Plus encore, l’expert estime que la position du Canada est étroitement liée à celle d’Israël : ‘L'appel à la cessation des hostilités est assorti de conditions spécifiques, principalement axées sur la libération d'otages, en se faisant l’écho aux demandes de Netanyahou. Cependant, les revendications du Hamas, notamment la levée du blocus et la fin de l'occupation, sont largement négligées dans son discours.
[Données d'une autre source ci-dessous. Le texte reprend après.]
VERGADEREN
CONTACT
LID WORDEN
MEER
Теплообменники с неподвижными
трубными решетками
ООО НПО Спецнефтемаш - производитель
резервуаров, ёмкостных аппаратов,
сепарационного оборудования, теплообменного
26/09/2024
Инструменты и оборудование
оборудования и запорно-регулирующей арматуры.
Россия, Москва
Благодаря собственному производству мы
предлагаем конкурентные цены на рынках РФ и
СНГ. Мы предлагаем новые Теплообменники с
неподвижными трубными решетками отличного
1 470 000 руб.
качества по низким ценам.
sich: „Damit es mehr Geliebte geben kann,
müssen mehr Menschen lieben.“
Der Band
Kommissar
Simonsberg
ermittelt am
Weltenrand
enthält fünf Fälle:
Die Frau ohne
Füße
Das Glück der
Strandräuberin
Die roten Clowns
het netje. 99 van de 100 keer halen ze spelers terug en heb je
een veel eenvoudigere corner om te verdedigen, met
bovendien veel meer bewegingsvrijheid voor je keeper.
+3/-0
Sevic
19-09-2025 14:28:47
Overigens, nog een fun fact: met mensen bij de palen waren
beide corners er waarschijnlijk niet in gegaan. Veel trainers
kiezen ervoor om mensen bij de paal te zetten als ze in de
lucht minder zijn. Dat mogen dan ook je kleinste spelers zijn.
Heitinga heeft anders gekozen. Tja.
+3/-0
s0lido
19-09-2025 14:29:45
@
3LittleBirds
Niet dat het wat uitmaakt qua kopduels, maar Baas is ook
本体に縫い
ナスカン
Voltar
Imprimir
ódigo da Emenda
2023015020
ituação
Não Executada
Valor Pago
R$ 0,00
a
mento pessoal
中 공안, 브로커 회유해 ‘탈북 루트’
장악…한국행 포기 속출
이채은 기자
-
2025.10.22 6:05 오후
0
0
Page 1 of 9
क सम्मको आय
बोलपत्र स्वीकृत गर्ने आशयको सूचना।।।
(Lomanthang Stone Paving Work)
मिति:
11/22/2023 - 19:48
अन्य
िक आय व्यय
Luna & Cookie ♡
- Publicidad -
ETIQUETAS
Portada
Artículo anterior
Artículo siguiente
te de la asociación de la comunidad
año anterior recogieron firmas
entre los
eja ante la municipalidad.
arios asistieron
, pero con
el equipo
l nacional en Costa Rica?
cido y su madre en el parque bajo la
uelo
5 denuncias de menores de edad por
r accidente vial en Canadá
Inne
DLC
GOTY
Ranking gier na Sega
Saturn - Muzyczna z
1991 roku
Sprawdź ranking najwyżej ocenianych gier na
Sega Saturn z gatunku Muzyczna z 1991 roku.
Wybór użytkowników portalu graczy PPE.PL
Cette position met en lumière une préférence marquée en faveur d'Israël, en ignorant les causes sous-jacentes du conflit », explique-t-il.
Quant à la question des ventes d'armes, notre interlocuteur n’y voit que le résultat de l’embarras du Canada, notamment face aux allégations de génocide, et soutient que cette mesure reste contrebalancée par une coopération scientifique continue.
Canada-Israël, un soutien mutuel
Plus globalement, Rachad Antonius rappelle que si les principes de la politique étrangère du Canada sont fondés sur le respect du droit international, cela est contradictoire avec son soutien indéfectible à l’État d’Israël. À titre d’exemple, sur la question des territoires occupés, le gouvernement canadien affirme officiellement leur statut illégal. “Or, l'omission de condamnations directes concernant l'accroissement des colonies israéliennes est remarquable” souligne-t-il. “Un autre point de divergence réside dans l'interprétation de la situation humanitaire en Palestine. Alors que Mélanie Joly insiste sur la nécessité de garantir le passage de l'aide humanitaire, cette approche reste essentiellement axée sur des considérations d'urgence, négligeant les dimensions politiques et historiques du conflit.”
Et de conclure en estimant que les ajustements apportés à la position officielle ne représentent qu'une infime nuance dans le discours, plutôt qu'un véritable changement de politique: “Cette réaction atténuée face à l'ampleur des événements tragiques ne révèle qu'un embarras ponctuel.”